Metacat Harvester

Back | Home | Next

Introduction

The Metacat Harvester (henceforth referred to as "Harvester") is a program that automates the retrieval of EML documents from one or more sites and their subsequent upload (insert or update) to Metacat. Harvester uses pull technology to retrieve and upload documents to Metacat on a regularly scheduled basis.

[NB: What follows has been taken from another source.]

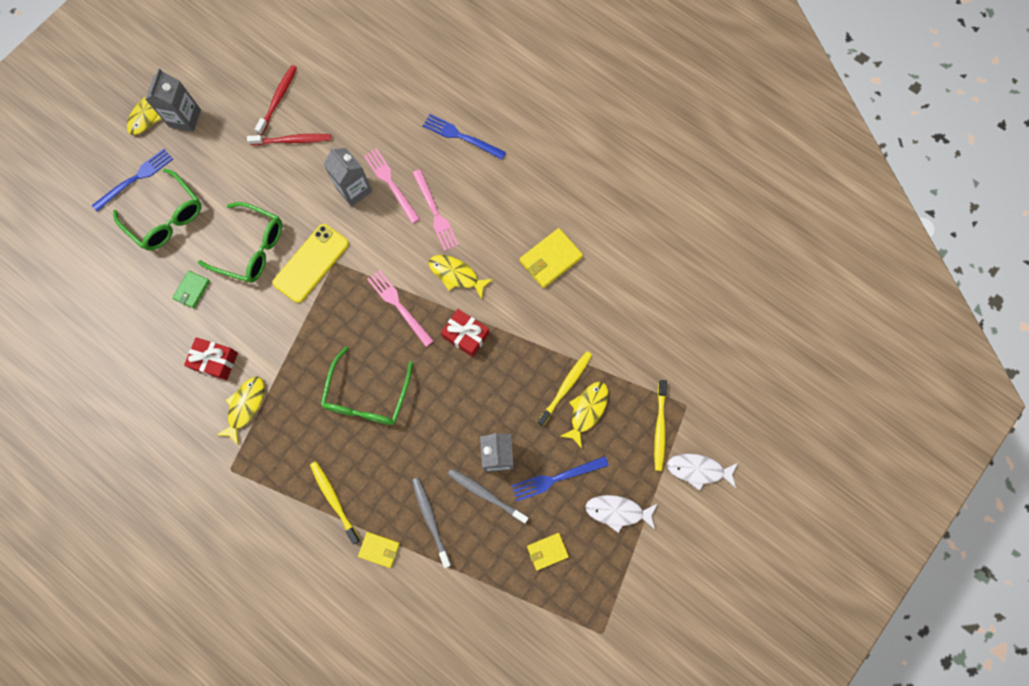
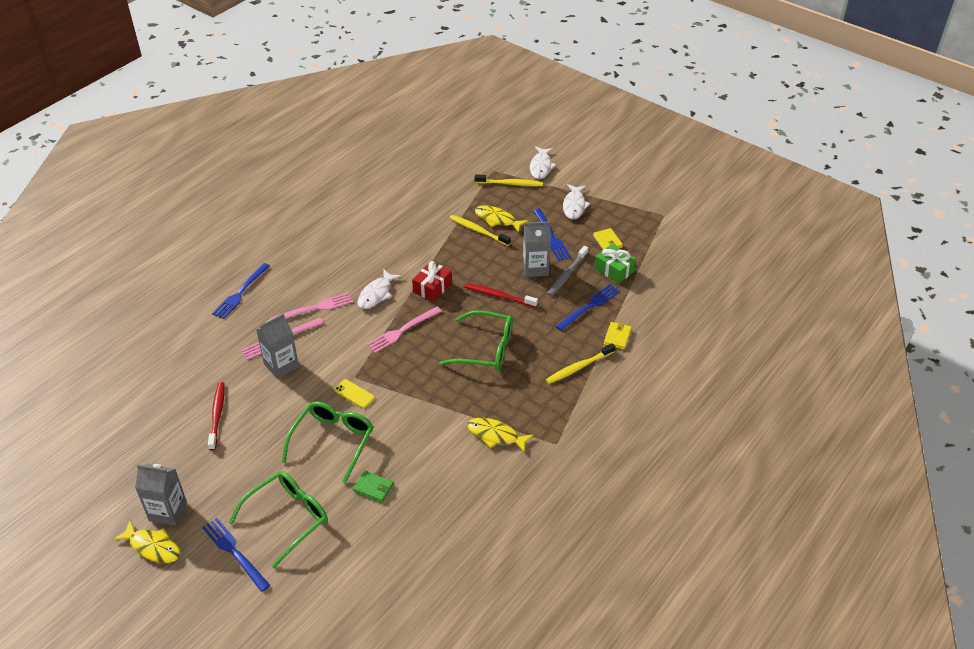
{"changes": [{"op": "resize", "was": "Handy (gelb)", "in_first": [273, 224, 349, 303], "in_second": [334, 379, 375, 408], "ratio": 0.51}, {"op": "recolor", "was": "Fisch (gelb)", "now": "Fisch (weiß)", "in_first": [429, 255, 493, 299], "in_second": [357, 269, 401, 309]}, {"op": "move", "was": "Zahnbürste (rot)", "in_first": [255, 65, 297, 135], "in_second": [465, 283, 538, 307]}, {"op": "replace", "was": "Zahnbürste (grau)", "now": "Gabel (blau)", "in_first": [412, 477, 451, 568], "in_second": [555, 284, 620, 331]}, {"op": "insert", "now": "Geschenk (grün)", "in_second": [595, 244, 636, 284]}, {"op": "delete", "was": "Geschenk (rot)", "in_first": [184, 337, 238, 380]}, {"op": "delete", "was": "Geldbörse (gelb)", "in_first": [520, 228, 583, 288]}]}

Although Harvester is included with a Metacat installation (beginning with Metacat version 1.4.0), it is an extention to Metacat's functionality that may be used optionally.

Definitions

The following table defines a number of terms that are useful in discussing Harvester and its features.

Term	Definition
Harvester	The Harvester program, a Java application that is bundled with the Metacat distribution. When a user installs Metacat on a system, the Harvester program is automatically included in the installation.
Harvester Administrator	The individual who installs and manages Harvester. Typically, this would be the same individual who installs and manages Metacat at a given installation.
Harvest Site	A location from which Harvester can retrieve EML documents. A given Harvester can retrieve documents from any number of different Harvest Sites.
Harvest	The act (by Harvester) of visiting a Harvest Site, retrieving a number of EML documents, and inserting or updating the documents to Metacat.
Harvest List	An XML document that lists a set of EML documents to be harvested. The Harvest List must conform to an XML Schema, harvestList.xsd.
Site Contact	The individual at a particular Harvest Site who registers with Harvester, composes a Harvest List, and periodically prepares the site's EML documents for retrieval and upload to Metacat.
Harvest List URL	A URL to the Harvest List, as specified by the Site Contact. Each Harvest Site corresponds to a Harvest List URL. Harvester uses the URL to locate and read a site's Harvest List.
Document URL	A URL to an EML document, as specified in the Harvest List. The Harvest List may contain any number of Document URLs. Each Document URL provides a locator to a document to be harvested.
Harvester Registration Page	A web page that provides a means for a Site Contact to register with Harvester to schedule regular harvests from the site. Registration involves logging in and then specifying various settings for the Harvest Site, such as the Harvest List URL, the harvest frequency, and the email address of the Site Contact.

Managing Harvester

Harvester is managed by the Harvester Administrator. Typically, the same individual who manages a Metacat server would also act as the Harvester Administrator. The responsibilities of the Harvester Administrator include:

Configuring Harvester
Running Harvester
Reviewing Harvester reports to the Harvester Administrator

Configuring Harvester

Harvester must be configured to interact with a working Metacat installation. Thus, a Metacat installation that has been properly configured and installed is a pre-requisite to running Harvester. Additionally, Harvester has a number of settable properties that control its behavior. All Harvester configuration information is managed in a single file, harvester.properties, located at:

      METACAT_HOME/lib/harvester/harvester.properties

where METACAT_HOME is the top-level directory that Metacat is installed in.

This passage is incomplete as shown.